A socket stone, now at Tothby Manor near Alford, is thought to have once been on Mile Cross hill nearby. It is called the Plague Stone.
Crowland – St Guthlac’s Cross
Guthlac’s stone has been researched and illustrated by many historians – it is illustrated in Camden’s Britannia (1695) and in Stukeley’s Itinerarium Curiosum (1724). There is much speculation as to the origin and meaning of the inscription, which appears to have been recut (possibly by the Spalding Gentlemen’s Society) in the 18th century. Camden recorded the inscription as: AIO/HANC/PETRAM/GVTHLACVS/HABET SI-/BI METAM
Crowland – St Vincent’s Cross
Here is a cross of no fixed abode . . . and with an identity problem! What we presently know as St Vincent’s Cross has also been called Kenulph’s Cross and Turketel’s Cross. It is situated just outside the Lincolnshire country boundary (now Peterborough District). The cross stood in a tiny, fenced enclosure in an arable field until 1991, when it was moved to a small, grassed area by the roadside some 250m to the north.

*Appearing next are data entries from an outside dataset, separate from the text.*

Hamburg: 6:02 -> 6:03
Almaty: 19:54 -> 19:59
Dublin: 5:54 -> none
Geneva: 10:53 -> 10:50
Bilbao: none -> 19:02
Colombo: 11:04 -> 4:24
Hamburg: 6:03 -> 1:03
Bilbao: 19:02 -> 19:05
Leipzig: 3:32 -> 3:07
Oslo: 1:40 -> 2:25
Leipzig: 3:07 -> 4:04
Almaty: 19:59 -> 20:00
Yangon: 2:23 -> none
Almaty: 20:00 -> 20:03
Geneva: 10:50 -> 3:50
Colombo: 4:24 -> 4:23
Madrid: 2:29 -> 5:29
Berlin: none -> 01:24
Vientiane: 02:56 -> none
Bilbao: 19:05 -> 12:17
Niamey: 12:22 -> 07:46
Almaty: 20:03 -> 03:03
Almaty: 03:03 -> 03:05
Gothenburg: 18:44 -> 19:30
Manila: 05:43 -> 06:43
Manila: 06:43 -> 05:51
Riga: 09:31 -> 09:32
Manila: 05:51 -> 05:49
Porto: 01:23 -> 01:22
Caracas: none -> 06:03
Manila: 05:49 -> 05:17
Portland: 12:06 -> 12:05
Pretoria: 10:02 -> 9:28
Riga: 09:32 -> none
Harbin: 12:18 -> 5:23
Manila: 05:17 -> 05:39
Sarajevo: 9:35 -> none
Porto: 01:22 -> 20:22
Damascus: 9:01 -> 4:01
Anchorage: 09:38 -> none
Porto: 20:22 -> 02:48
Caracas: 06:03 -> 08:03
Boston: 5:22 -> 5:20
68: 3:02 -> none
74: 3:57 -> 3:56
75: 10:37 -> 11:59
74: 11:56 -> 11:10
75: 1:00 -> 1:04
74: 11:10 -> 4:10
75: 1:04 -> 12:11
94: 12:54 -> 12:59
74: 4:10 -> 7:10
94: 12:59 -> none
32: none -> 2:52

Crowland – Kenulph’s Cross
Kennulph’s Stone was one of the several boundary stones marking the lands of Crowland Abbey. The HER states: After a succession of lawsuits about the possessions of Crowland Abbey in the marshes, and the appointing, in 1389, of a commission to enquire into the marking of boundaries, new stone crosses were erected at Kenulfston and elsewhere. In 1394 men of Deeping destroyed the cross and were imprisoned in Lincoln Castle, where they remained till their friends set up another cross at Kenulfston.
Scredington
The cross on Mareham Lane has been variously described as a Roman milestone, a pilgrim cross and a wayside cross but is almost certainly a boundary cross . . . The earliest reference to the cross is in White’s 1856 Directory which states:’ In a field where there was formerly a lake or mere, is a Roman mile-stone, now called mere-stone.’
Sutton St James (2)
There are the remains of a standing cross about 1.4km south west of St Ives Cross at the crossroads of Broadgate and Old Fen Dike. It was drawn by J C Nattes c.1795 and commented on by Marratt
Tydd St Mary (2) White Cross
There is the buried socket stone of a boundary cross (known as the White Cross or Sutton Cross) on a roadside verge (which is the parish boundary) 80m north of Poultry Farm on Draw Dike between Sutton St James and Tydd St Mary.
Tydd St Mary (3) Manor Hill Cross
There is a boundary cross set on a grass verge on the north east side of the road junction at the southern end of the Master Dike, a drainage channel which runs along the parish boundary between Tydd St Mary and Sutton St James. The cross comprises a sockets stone and part of the shaft.